_DESCRIPTION OF THE TASK_:
Please retype the records below exactly as they appear, leaving out every picture.

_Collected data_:
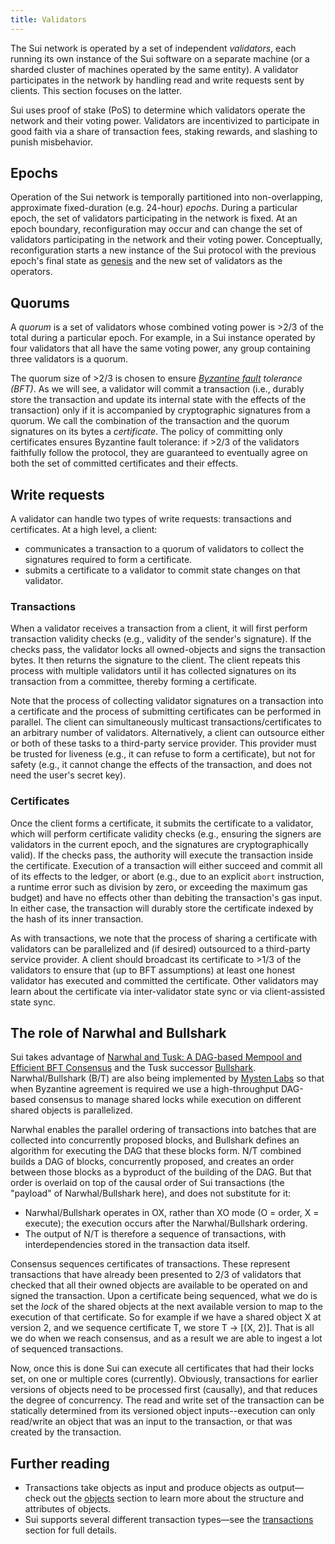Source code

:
 ```yaml
---
title: Validators
---
```


The Sui network is operated by a set of independent *validators*, each running its own instance of the Sui software on a separate machine (or a sharded cluster of machines operated by the same entity). A validator participates in the network by handling read and write requests sent by clients. This section focuses on the latter.

Sui uses proof of stake (PoS) to determine which validators operate the network and their voting power. Validators are incentivized to participate in good faith via a share of transaction fees, staking rewards, and slashing to punish misbehavior.

## Epochs

Operation of the Sui network is temporally partitioned into non-overlapping, approximate fixed-duration (e.g. 24-hour) *epochs*. During a particular epoch, the set of validators participating in the network is fixed. At an epoch boundary, reconfiguration may occur and can change the set of validators participating in the network and their voting power. Conceptually, reconfiguration starts a new instance of the Sui protocol with the previous epoch's final state as [genesis](../../contribute/cli-client.md#genesis) and the new set of validators as the operators.

## Quorums

A *quorum* is a set of validators whose combined voting power is >2/3 of the total during a particular epoch. For example, in a Sui instance operated by four validators that all have the same voting power, any group containing three validators is a quorum.

The quorum size of >2/3 is chosen to ensure *[Byzantine fault](https://en.wikipedia.org/wiki/Byzantine_fault) tolerance (BFT)*. As we will see, a validator will commit a transaction (i.e., durably store the transaction and update its internal state with the effects of the transaction) only if it is accompanied by cryptographic signatures from a quorum. We call the combination of the transaction and the quorum signatures on its bytes a *certificate*. The policy of committing only certificates ensures Byzantine fault tolerance: if >2/3 of the validators faithfully follow the protocol, they are guaranteed to eventually agree on both the set of committed certificates and their effects.

## Write requests

A validator can handle two types of write requests: transactions and certificates. At a high level, a client:

* communicates a transaction to a quorum of validators to collect the signatures required to form a certificate.
* submits a certificate to a validator to commit state changes on that validator.

### Transactions

When a validator receives a transaction from a client, it will first perform transaction validity checks (e.g., validity of the sender's signature). If the checks pass, the validator locks all owned-objects and signs the transaction bytes. It then returns the signature to the client. The client repeats this process with multiple validators until it has collected signatures on its transaction from a committee, thereby forming a certificate.

Note that the process of collecting validator signatures on a transaction into a certificate and the process of submitting certificates can be performed in parallel. The client can simultaneously multicast transactions/certificates to an arbitrary number of validators. Alternatively, a client can outsource either or both of these tasks to a third-party service provider. This provider must be trusted for liveness (e.g., it can refuse to form a certificate), but not for safety (e.g., it cannot change the effects of the transaction, and does not need the user's secret key).

### Certificates

Once the client forms a certificate, it submits the certificate to a validator, which will perform certificate validity checks (e.g., ensuring the signers are validators in the current epoch, and the signatures are cryptographically valid). If the checks pass, the authority will execute the transaction inside the certificate. Execution of a transaction will either succeed and commit all of its effects to the ledger, or abort (e.g., due to an explicit `abort` instruction, a runtime error such as division by zero, or exceeding the maximum gas budget) and have no effects other than debiting the transaction's gas input. In either case, the transaction will durably store the certificate indexed by the hash of its inner transaction.

As with transactions, we note that the process of sharing a certificate with validators can be parallelized and (if desired) outsourced to a third-party service provider. A client should broadcast its certificate to >1/3 of the validators to ensure that (up to BFT assumptions) at least one honest validator has executed and committed the certificate. Other validators may learn about the certificate via inter-validator state sync or via client-assisted state sync.

## The role of Narwhal and Bullshark

Sui takes advantage of [Narwhal and Tusk: A DAG-based Mempool and Efficient BFT Consensus](consensus.md) and the Tusk successor [Bullshark](https://arxiv.org/abs/2201.05677). Narwhal/Bullshark (B/T) are also being implemented by [Mysten Labs](https://mystenlabs.com/) so that when Byzantine agreement is required we use a high-throughput DAG-based consensus to manage shared locks while execution on different shared objects is parallelized.

Narwhal enables the parallel ordering of transactions into batches that are collected into concurrently proposed blocks, and Bullshark defines an algorithm for executing the DAG that these blocks form. N/T combined builds a DAG of blocks, concurrently proposed, and creates an order between those blocks as a byproduct of the building of the DAG. But that order is overlaid on top of the causal order of Sui transactions (the "payload" of Narwhal/Bullshark here), and does not substitute for it:

* Narwhal/Bullshark operates in OX, rather than XO mode (O = order, X = execute); the execution occurs after the Narwhal/Bullshark ordering.
* The output of N/T is therefore a sequence of transactions, with interdependencies stored in the transaction data itself.

Consensus sequences certificates of transactions. These represent transactions that have already been presented to 2/3 of validators that checked that all their owned objects are available to be operated on and signed the transaction. Upon a certificate being sequenced, what we do is set the *lock* of the shared objects at the next available version to map to the execution of that certificate. So for example if we have a shared object X at version 2, and we sequence certificate T, we store T -> [(X, 2)]. That is all we do when we reach consensus, and as a result we are able to ingest a lot of sequenced transactions.

Now, once this is done Sui can execute all certificates that had their locks set, on one or multiple cores (currently). Obviously, transactions for earlier versions of objects need to be processed first (causally), and that reduces the degree of concurrency. The read and write set of the transaction can be statically determined from its versioned object inputs--execution can only read/write an object that was an input to the transaction, or that was created by the transaction.

## Further reading

* Transactions take objects as input and produce objects as output&mdash;check out the [objects](../../build/objects.md) section to learn more about the structure and attributes of objects.
* Sui supports several different transaction types&mdash;see the [transactions](../../build/transactions.md) section for full details.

_WRITTEN REPLY_:
Source code

:
 ```yaml
---
title: Validators
---
```


The Sui network is operated by a set of independent *validators*, each running its own instance of the Sui software on a separate machine (or a sharded cluster of machines operated by the same entity). A validator participates in the network by handling read and write requests sent by clients. This section focuses on the latter.

Sui uses proof of stake (PoS) to determine which validators operate the network and their voting power. Validators are incentivized to participate in good faith via a share of transaction fees, staking rewards, and slashing to punish misbehavior.

## Epochs

Operation of the Sui network is temporally partitioned into non-overlapping, approximate fixed-duration (e.g. 24-hour) *epochs*. During a particular epoch, the set of validators participating in the network is fixed. At an epoch boundary, reconfiguration may occur and can change the set of validators participating in the network and their voting power. Conceptually, reconfiguration starts a new instance of the Sui protocol with the previous epoch's final state as [genesis](../../contribute/cli-client.md#genesis) and the new set of validators as the operators.

## Quorums

A *quorum* is a set of validators whose combined voting power is >2/3 of the total during a particular epoch. For example, in a Sui instance operated by four validators that all have the same voting power, any group containing three validators is a quorum.

The quorum size of >2/3 is chosen to ensure *[Byzantine fault](https://en.wikipedia.org/wiki/Byzantine_fault) tolerance (BFT)*. As we will see, a validator will commit a transaction (i.e., durably store the transaction and update its internal state with the effects of the transaction) only if it is accompanied by cryptographic signatures from a quorum. We call the combination of the transaction and the quorum signatures on its bytes a *certificate*. The policy of committing only certificates ensures Byzantine fault tolerance: if >2/3 of the validators faithfully follow the protocol, they are guaranteed to eventually agree on both the set of committed certificates and their effects.

## Write requests

A validator can handle two types of write requests: transactions and certificates. At a high level, a client:

* communicates a transaction to a quorum of validators to collect the signatures required to form a certificate.
* submits a certificate to a validator to commit state changes on that validator.

### Transactions

When a validator receives a transaction from a client, it will first perform transaction validity checks (e.g., validity of the sender's signature). If the checks pass, the validator locks all owned-objects and signs the transaction bytes. It then returns the signature to the client. The client repeats this process with multiple validators until it has collected signatures on its transaction from a committee, thereby forming a certificate.

Note that the process of collecting validator signatures on a transaction into a certificate and the process of submitting certificates can be performed in parallel. The client can simultaneously multicast transactions/certificates to an arbitrary number of validators. Alternatively, a client can outsource either or both of these tasks to a third-party service provider. This provider must be trusted for liveness (e.g., it can refuse to form a certificate), but not for safety (e.g., it cannot change the effects of the transaction, and does not need the user's secret key).

### Certificates

Once the client forms a certificate, it submits the certificate to a validator, which will perform certificate validity checks (e.g., ensuring the signers are validators in the current epoch, and the signatures are cryptographically valid). If the checks pass, the authority will execute the transaction inside the certificate. Execution of a transaction will either succeed and commit all of its effects to the ledger, or abort (e.g., due to an explicit `abort` instruction, a runtime error such as division by zero, or exceeding the maximum gas budget) and have no effects other than debiting the transaction's gas input. In either case, the transaction will durably store the certificate indexed by the hash of its inner transaction.

As with transactions, we note that the process of sharing a certificate with validators can be parallelized and (if desired) outsourced to a third-party service provider. A client should broadcast its certificate to >1/3 of the validators to ensure that (up to BFT assumptions) at least one honest validator has executed and committed the certificate. Other validators may learn about the certificate via inter-validator state sync or via client-assisted state sync.

## The role of Narwhal and Bullshark

Sui takes advantage of [Narwhal and Tusk: A DAG-based Mempool and Efficient BFT Consensus](consensus.md) and the Tusk successor [Bullshark](https://arxiv.org/abs/2201.05677). Narwhal/Bullshark (B/T) are also being implemented by [Mysten Labs](https://mystenlabs.com/) so that when Byzantine agreement is required we use a high-throughput DAG-based consensus to manage shared locks while execution on different shared objects is parallelized.

Narwhal enables the parallel ordering of transactions into batches that are collected into concurrently proposed blocks, and Bullshark defines an algorithm for executing the DAG that these blocks form. N/T combined builds a DAG of blocks, concurrently proposed, and creates an order between those blocks as a byproduct of the building of the DAG. But that order is overlaid on top of the causal order of Sui transactions (the "payload" of Narwhal/Bullshark here), and does not substitute for it:

* Narwhal/Bullshark operates in OX, rather than XO mode (O = order, X = execute); the execution occurs after the Narwhal/Bullshark ordering.
* The output of N/T is therefore a sequence of transactions, with interdependencies stored in the transaction data itself.

Consensus sequences certificates of transactions. These represent transactions that have already been presented to 2/3 of validators that checked that all their owned objects are available to be operated on and signed the transaction. Upon a certificate being sequenced, what we do is set the *lock* of the shared objects at the next available version to map to the execution of that certificate. So for example if we have a shared object X at version 2, and we sequence certificate T, we store T -> [(X, 2)]. That is all we do when we reach consensus, and as a result we are able to ingest a lot of sequenced transactions.

Now, once this is done Sui can execute all certificates that had their locks set, on one or multiple cores (currently). Obviously, transactions for earlier versions of objects need to be processed first (causally), and that reduces the degree of concurrency. The read and write set of the transaction can be statically determined from its versioned object inputs--execution can only read/write an object that was an input to the transaction, or that was created by the transaction.

## Further reading

* Transactions take objects as input and produce objects as output&mdash;check out the [objects](../../build/objects.md) section to learn more about the structure and attributes of objects.
* Sui supports several different transaction types&mdash;see the [transactions](../../build/transactions.md) section for full details.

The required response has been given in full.